_Reading passage_
= Beginning of Section =

Clearly the implementation of the Scheme in the first six months of the
financial year 2016-17 would begin with a deficit and the actual amount
required for the first six months of the financial year (even as per the
“agreed to” Labour Budget) would not be fulfilled. In our opinion, this is
hardly any encouragement to persons willing to take advantage of the
Scheme.
41. The fourth affidavit goes on to say that the first tranche will be
released in two installments – the first installment being released in
April 2016 which would apparently take care of the implementation of the
Scheme for the month of April and the second tranche would be released in
June 2016 after the regular budget is passed in Parliament. The reason
given in the fourth affidavit for the release of the first tranche in two
installments is because of the vote on account. It is a matter of common
knowledge that the annual budget is presented every year on the last day of
February and it naturally takes time for the budget proposals to be
accepted by Parliament and hence the need for a vote on account. That being
so it is rather odd that the Master Circular proceeds on the basis that the
entire quantum of the first tranche will be released in April 2016 –
something that is apparently not possible. There is no mention of any vote
on account in the Master Circular and to this extent an incorrect picture
of the release of funds is held out. All that we can say is that this is
an unfortunate way of implementing a social welfare Scheme intended for the
benefit of unemployed persons.
42. We are informed by the Joint Secretary that the Labour Budget for
2016-17 is calculated on 314 crore person days of employment. This has
been scaled down by the Empowered Committee and the “agreed to” Labour
Budge for 2016-17 is calculated on 217 crore person days of employment.

= End of Section =

_Record extracts_
= Beginning of Section =

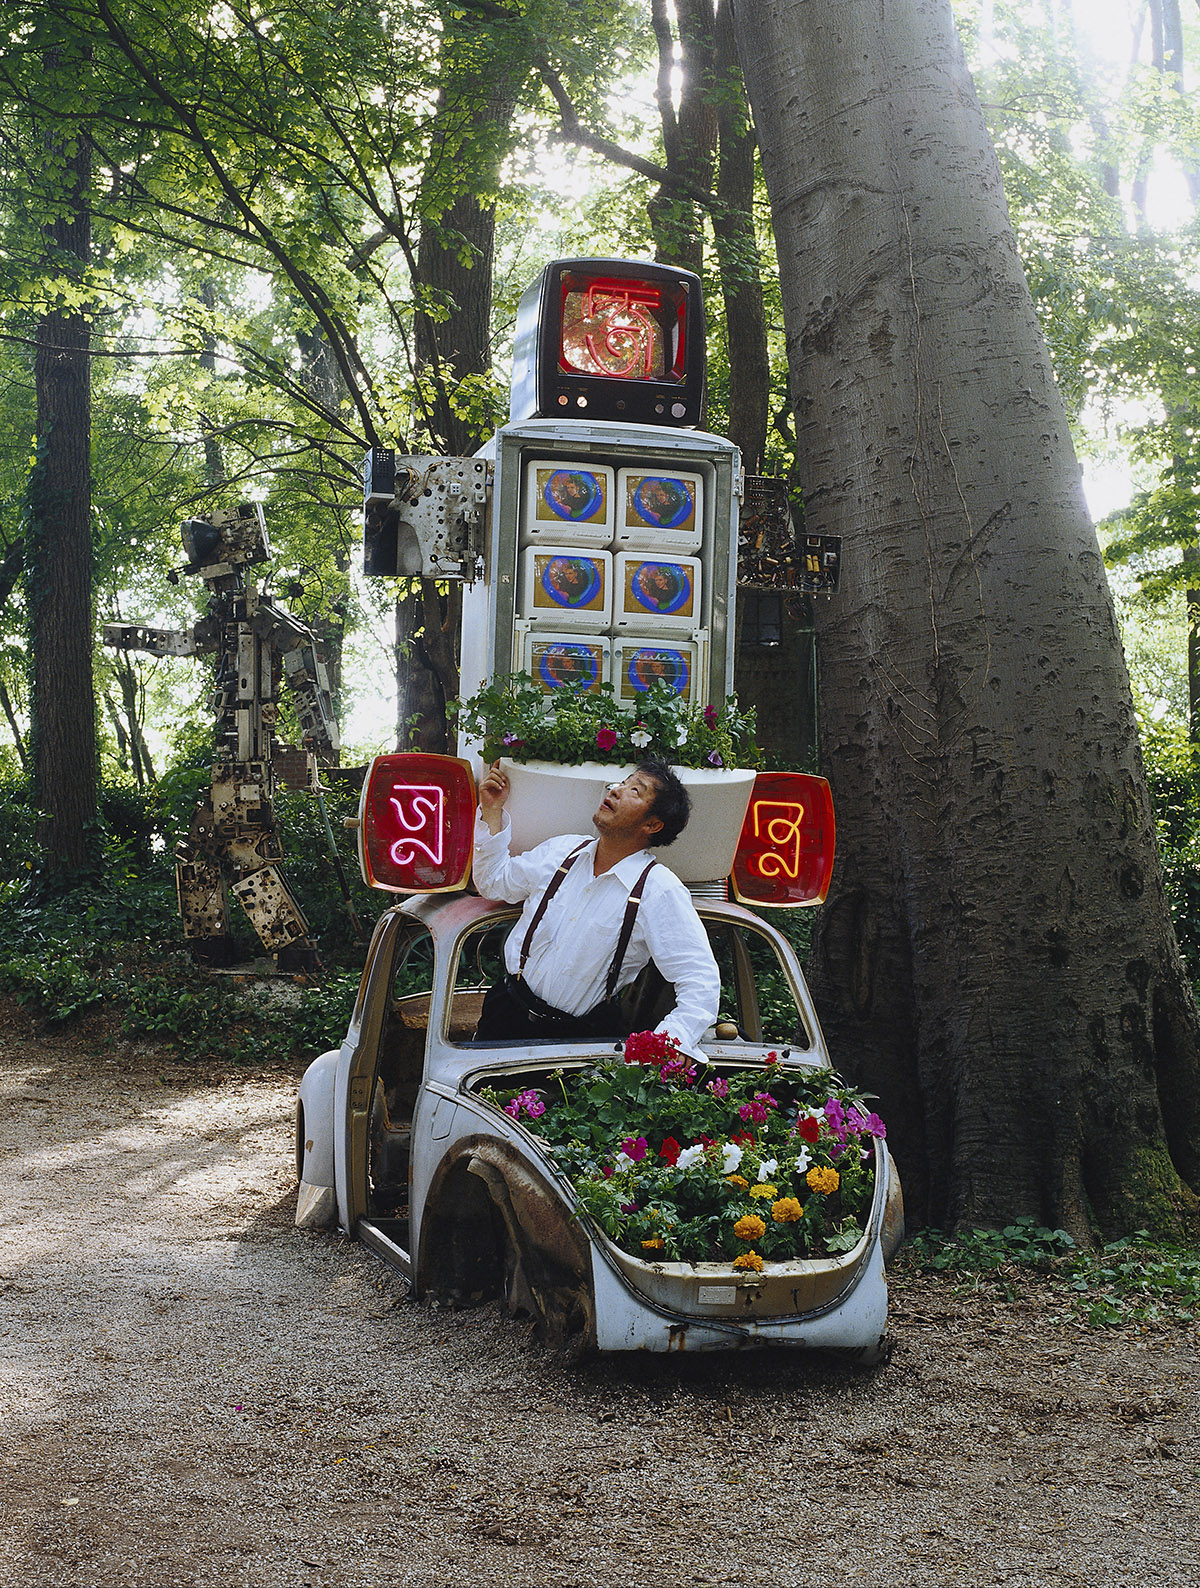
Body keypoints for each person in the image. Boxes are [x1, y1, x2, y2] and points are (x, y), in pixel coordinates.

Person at [471, 759, 720, 1050]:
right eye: (622, 783)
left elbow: (699, 981)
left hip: (577, 1042)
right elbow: (493, 882)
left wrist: (667, 1044)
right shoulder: (561, 852)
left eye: (635, 791)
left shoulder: (659, 890)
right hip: (503, 1013)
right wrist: (491, 809)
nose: (616, 790)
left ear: (652, 824)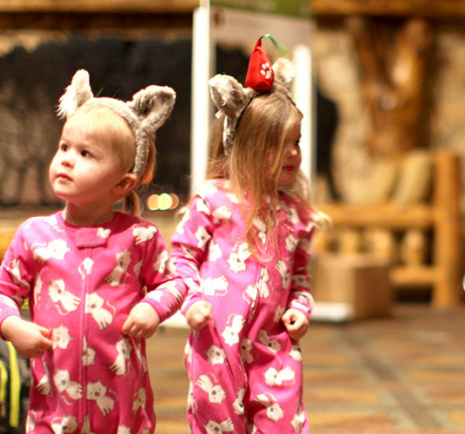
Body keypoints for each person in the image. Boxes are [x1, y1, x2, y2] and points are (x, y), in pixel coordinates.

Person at [0, 69, 186, 432]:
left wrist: (152, 308)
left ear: (122, 183)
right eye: (64, 147)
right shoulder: (34, 235)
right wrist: (11, 326)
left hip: (122, 409)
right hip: (53, 407)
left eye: (86, 153)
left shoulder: (140, 238)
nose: (67, 159)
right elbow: (3, 291)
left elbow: (176, 282)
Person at [172, 37, 326, 433]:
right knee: (219, 424)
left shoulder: (295, 215)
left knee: (285, 424)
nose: (293, 153)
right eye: (279, 144)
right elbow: (181, 257)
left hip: (275, 345)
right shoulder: (213, 200)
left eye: (297, 142)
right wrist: (192, 299)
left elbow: (301, 278)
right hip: (215, 343)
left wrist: (302, 308)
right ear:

= End of Section =

_What the task requires_
Reproduce the passage on the Scheme's funding word for word, from "42. We are informed" up to and including "217 crore person days of employment.".

_Result_
42. We are informed by the Joint Secretary that the Labour Budget for
2016-17 is calculated on 314 crore person days of employment. This has
been scaled down by the Empowered Committee and the “agreed to” Labour
Budge for 2016-17 is calculated on 217 crore person days of employment.